The Backstory – Evolution of Lean Leadership Training

The following describes the evolution of my Lean leadership training courses.

First Generation | Behaviors | 2002-2005

I began teaching Lean leadership to executives in 2002 (and to university students since 2001, based on my work published in 1998). The first generation started as a half-day training course that consisted mostly of lecture focused on Lean leadership behaviors. Feedback from early participants led to three types of improvements: Clarity and simplicity of presentation materials, less lecture, and more practical hands-on exercises.

These improvements resulted in much better training courses, and were expanded to one and two days in duration. While the participants were satisfied, the outcome was less than what I expected. Executives had difficulty translating what they learned into new leadership behaviors on-the-job. Why?

One problem with this first generation training course was that my efforts to make the material easier to understand made the material less challenging for participants. When the training material is less challenging, leaders develop the sense that they already know it. As a result, they don’t put into daily practice what they learned in the training course. They go back to work and lead in the same ways, more or less, as before.

I also realized there was a significant problem with Lean leadership training that focused on behaviors: It treats the symptoms of problems. While such training courses accurately convey information and practices, the underlying cause of non-Lean leadership behaviors goes unaddressed.

The vast majority of Lean leadership training offered today is first generation and has yet to evolve from conveying information and telling people how to become a better leader.

Second Generation | Beliefs → Behaviors → Competencies | 2006-2014

In 2006, I created a second generation Lean leadership course that transitioned from a lecture course to a workshop, and functioned more as an intervention. This workhop focused on the causes of non-Lean leadership behaviors and the precise connections between leadership beliefs, behaviors, and competencies – with detailed examples for both conventional leaders and Lean leaders.

The training was far more hands on and challenging (brain-on) for executives. It had a much stronger impact on them because it exposed dozens of causal relationships that they could clearly understand and personally relate to. It was a great revelation to them. The workshop evolved and improved over time and fared well in the marketplace, but I wanted to create something more effective.

Third Generation | Leadership Beliefs → Behaviors → Competencies + Processes| 2015-Present

In late 2015, I created a third generation Lean leadership workshop that transitioned from a workshop to a learning laboratory. Its focus is in two area:

  • The precise connections between leadership beliefs, behaviors, and competencies
  • Understanding leadership as processes

Instead of treating symptoms, the Lean Leadership Laboratory emphasizes prevention – prevention of the causes that reduce both leadership (individual) and organizational effectiveness.

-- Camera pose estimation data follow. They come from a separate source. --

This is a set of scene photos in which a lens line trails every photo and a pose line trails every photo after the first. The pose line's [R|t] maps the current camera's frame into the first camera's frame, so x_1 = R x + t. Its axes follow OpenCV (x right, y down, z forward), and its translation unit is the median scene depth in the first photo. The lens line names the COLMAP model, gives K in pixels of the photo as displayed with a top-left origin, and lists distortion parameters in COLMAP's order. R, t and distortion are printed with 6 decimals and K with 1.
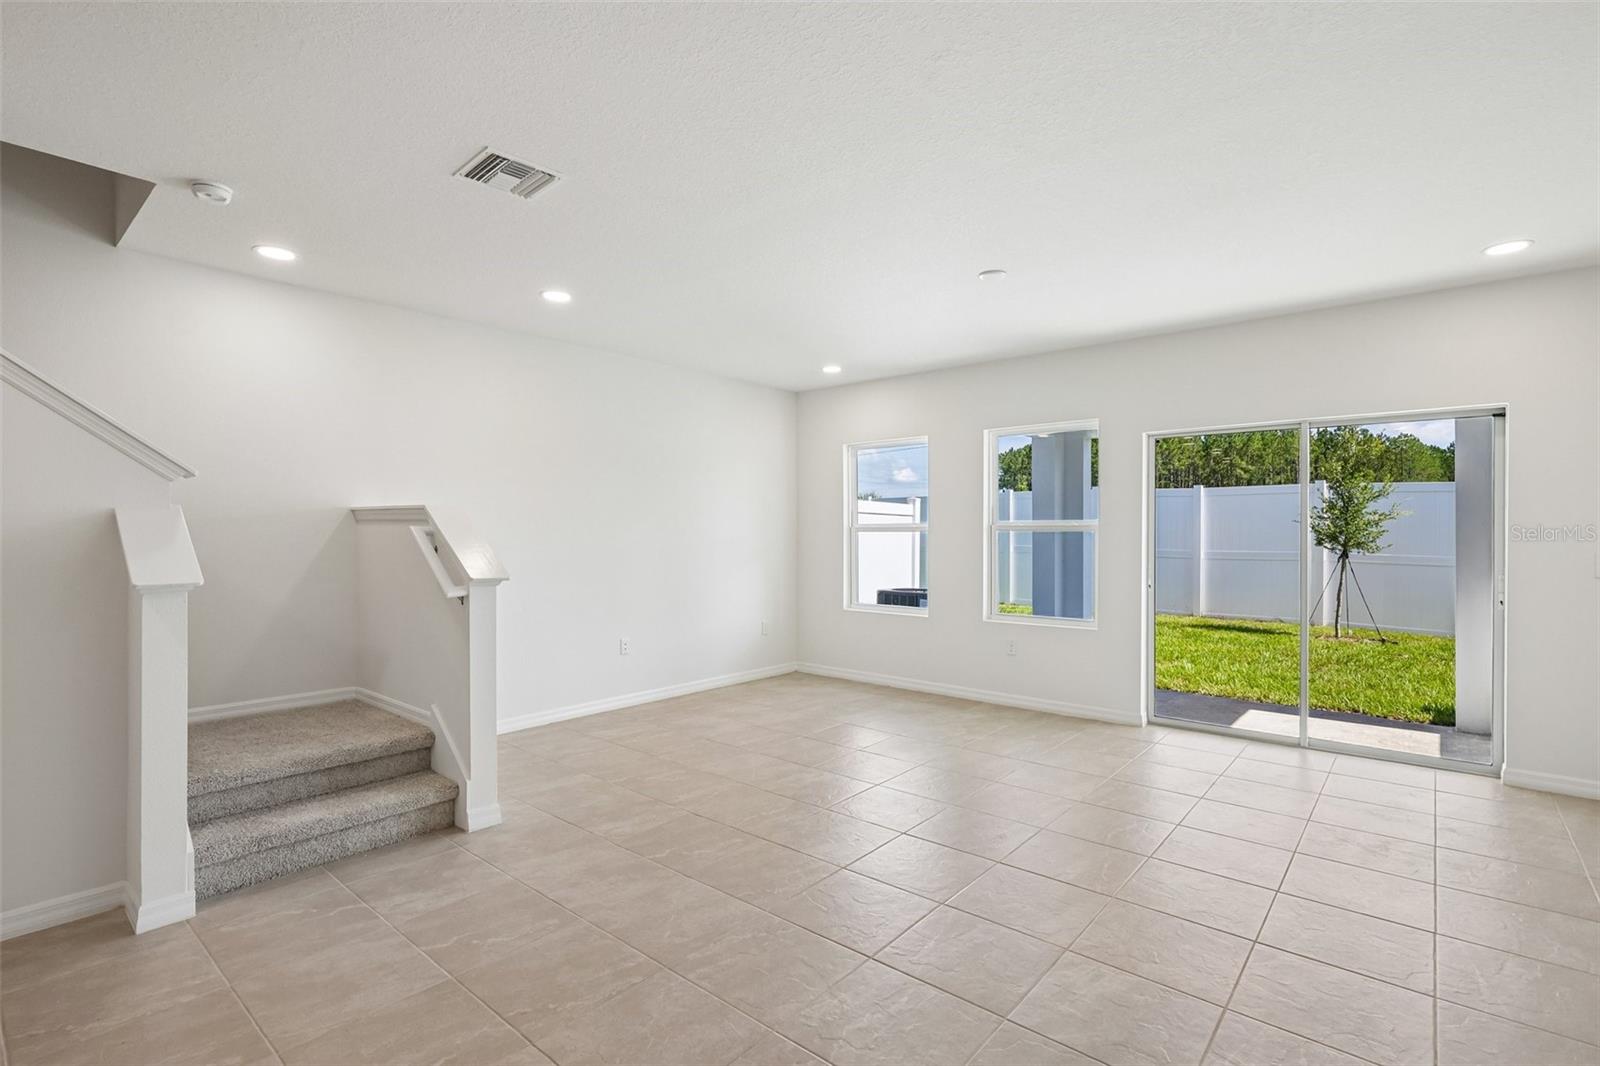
lens RADIAL K [[743.5, 0, 793.5], [0, 743.5, 533.4], [0, 0, 1]] dist [-0.002543, 0.000140]
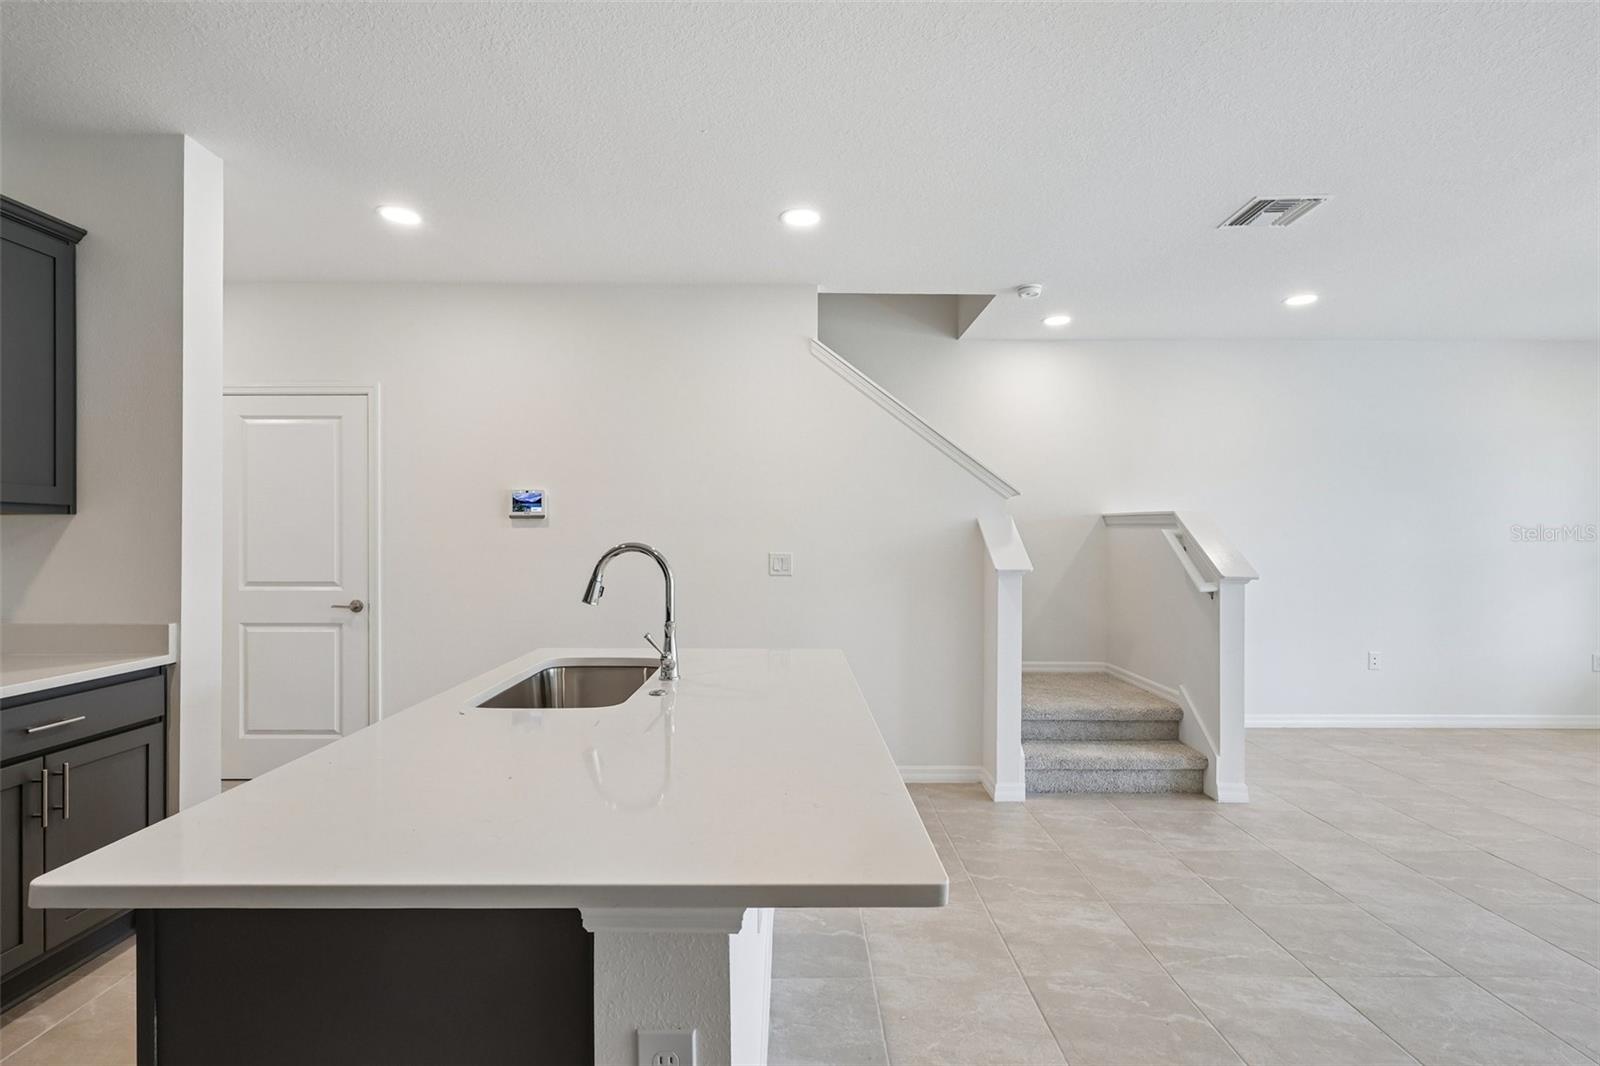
lens RADIAL K [[743.5, 0, 802.3], [0, 743.5, 535.9], [0, 0, 1]] dist [-0.002543, 0.000140]
pose [[0.659554, 0.003514, -0.751649, -0.008237], [-0.004342, 0.999990, 0.000865, 0.001881], [0.751645, 0.002693, 0.659563, -0.183077]]
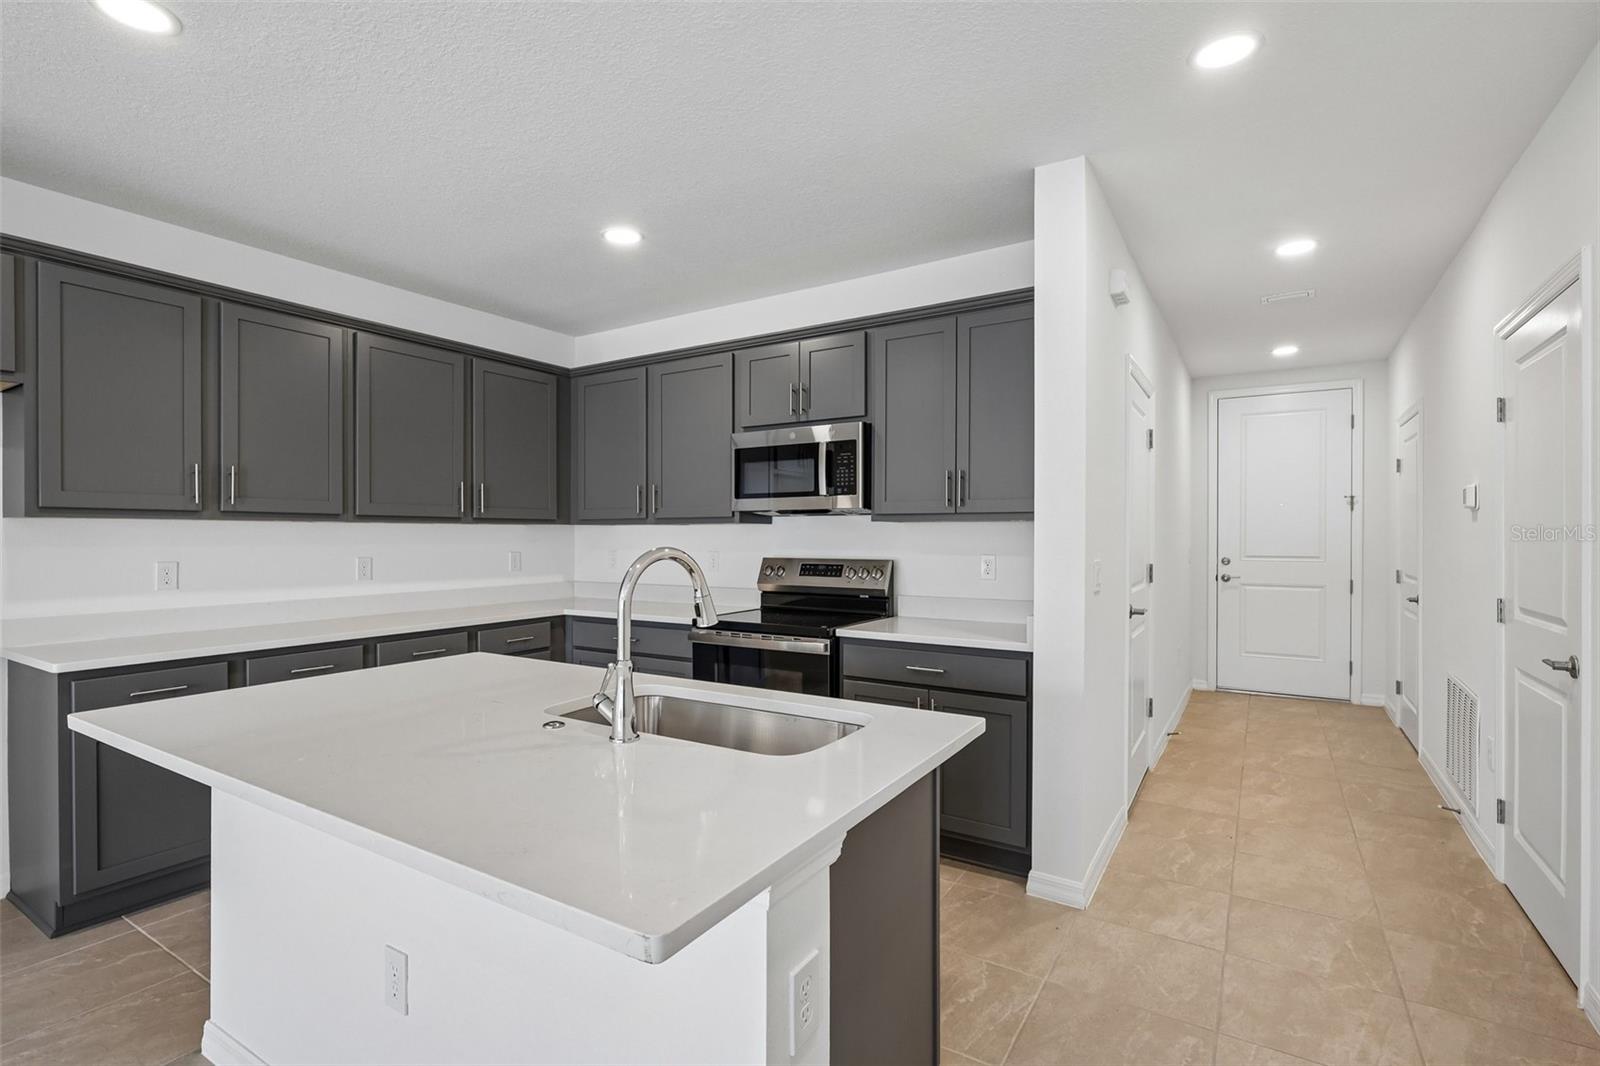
lens RADIAL K [[743.5, 0, 798.3], [0, 743.5, 540.5], [0, 0, 1]] dist [-0.002543, 0.000140]
pose [[-0.989479, 0.001953, -0.144662, -0.524627], [0.000649, 0.999959, 0.009061, 0.001190], [0.144674, 0.008872, -0.989440, 0.502201]]
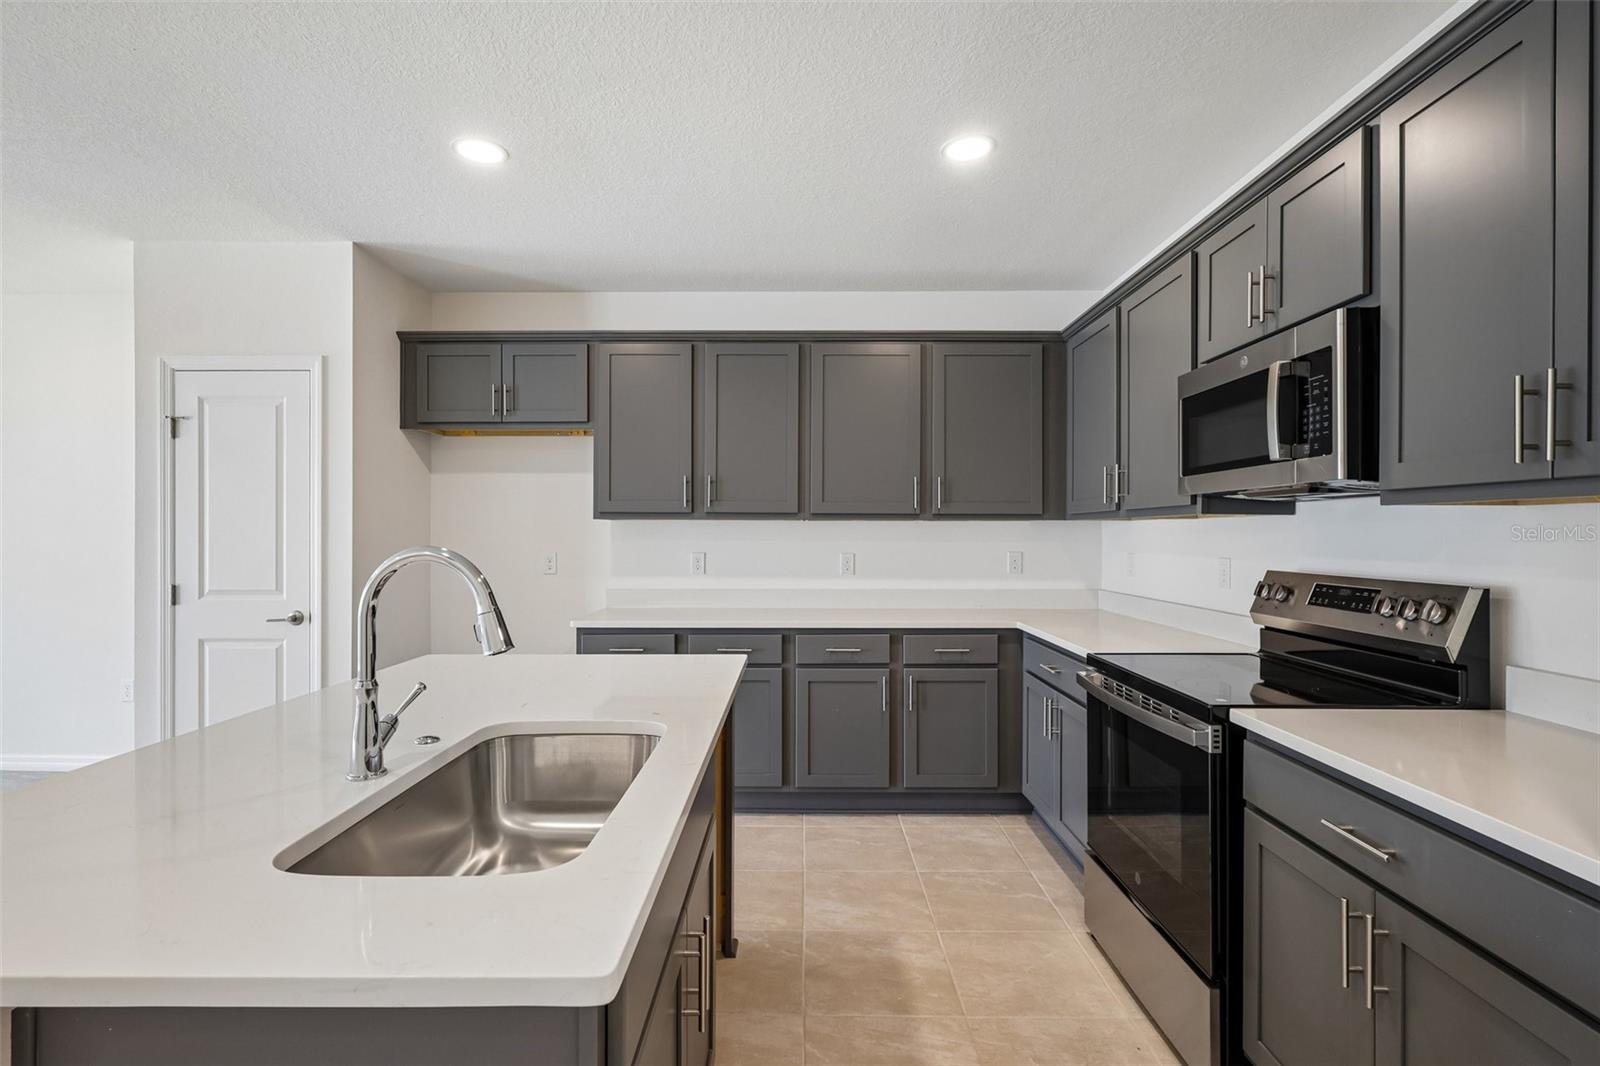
lens RADIAL K [[743.5, 0, 800.3], [0, 743.5, 528.3], [0, 0, 1]] dist [-0.002543, 0.000140]
pose [[-0.643228, 0.004535, 0.765661, -0.858764], [-0.000043, 0.999982, -0.005958, 0.002628], [-0.765675, -0.003865, -0.643216, 0.170860]]
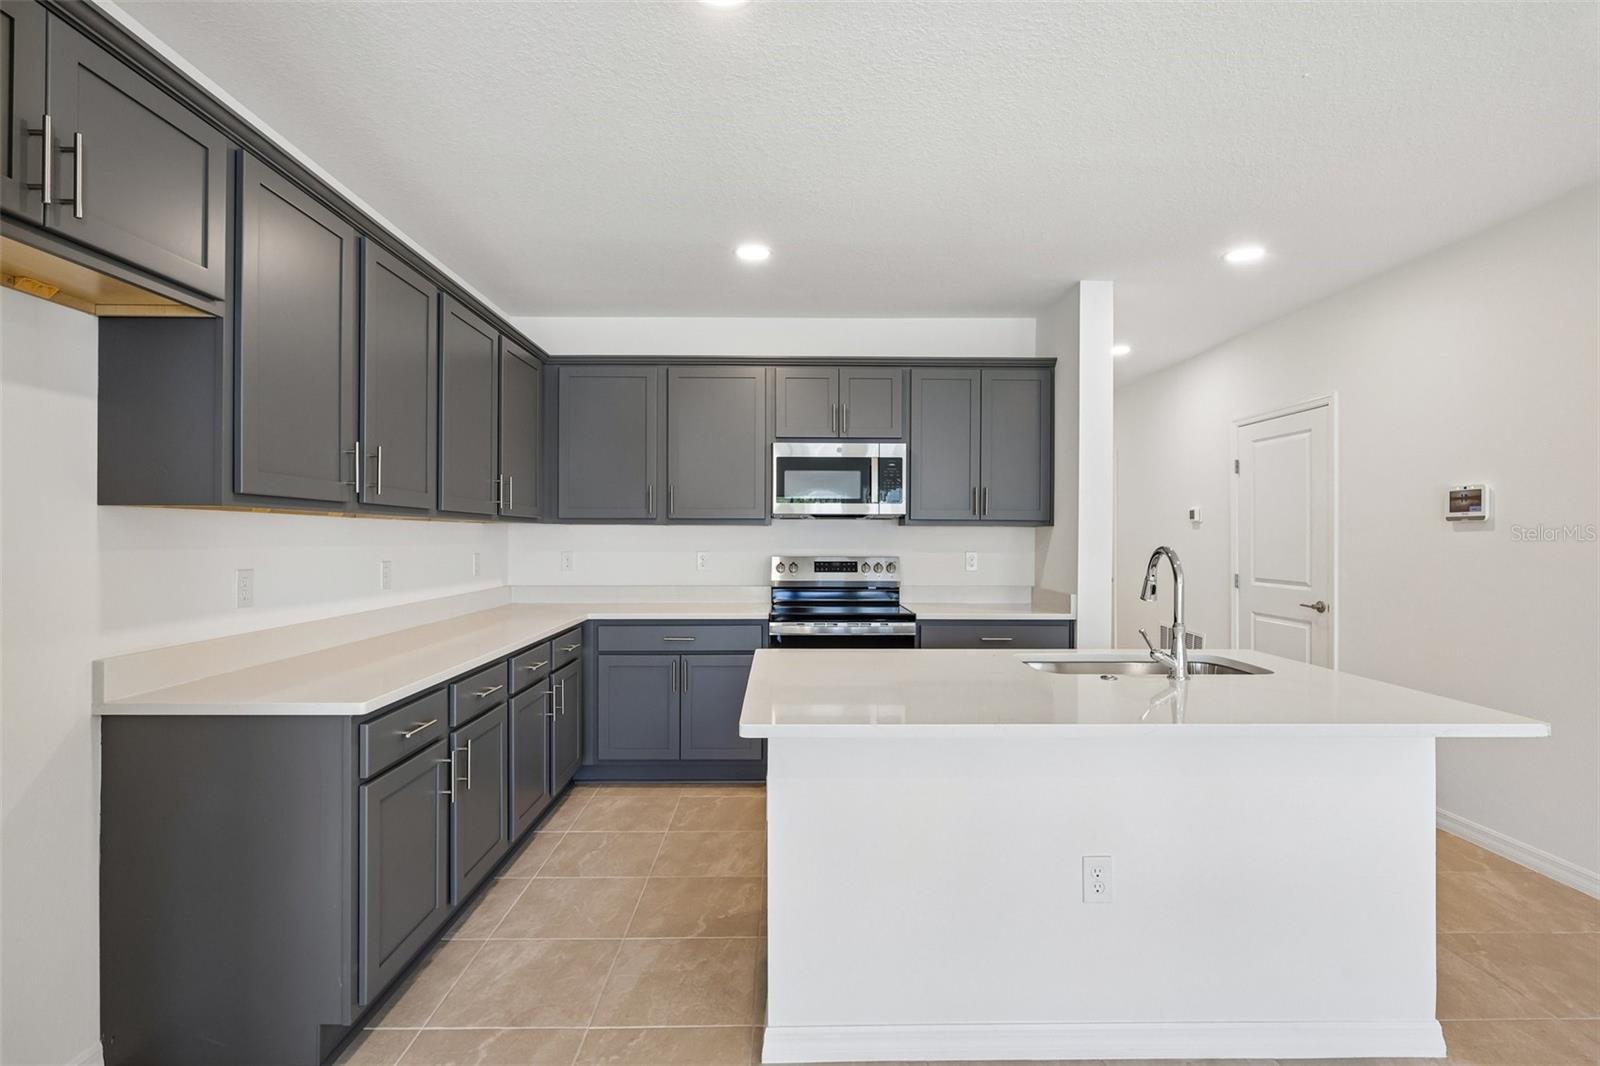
lens RADIAL K [[743.5, 0, 795.7], [0, 743.5, 537.5], [0, 0, 1]] dist [-0.002543, 0.000140]
pose [[-0.750366, -0.000204, -0.661022, 0.103020], [-0.004658, 0.999977, 0.004978, -0.000558], [0.661006, 0.006814, -0.750350, 0.338051]]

You may notice a similarity to the evolution of how medical doctors treat patients, from addressing symptoms to the prevention of disease and disability. In the case of Lean leadership, “prevention of disease and disability” means to prevent illnesses that disable organizations’ ability to respond to changes which, in turn, reduces their competitiveness, and to improve the overall health of the organization – including all the people in it.

My third generation Lean Leadership Laboratory has no lecture and no PowerPoint. And it is designed to do something that no first or second generation Lean leadership training course can do: Simultaneously improve business health and human health.

Click on image to view workshop flyer.

Click on the image to learn about the Lean Leadership Laboratory (a two-page .pdf file). Notice that it refers to participants – executives – as “students,” and it uses the term “Lab Class” for each day of the laboratory to convey a student-teacher relationship and a preponderance of hands-on learning. The Lean Leadership Laboratory requires executives to do homework prior to each class.

The first one-day laboratory class is focused on Lean leadership beliefs, behaviors, and competencies, followed by a second one-day laboratory class a month or so later focused on leadership processes. My role in the two laboratory classes is to facilitate hands-on learning, with a determined focus on retention of the learning and post-laboratory application and practice.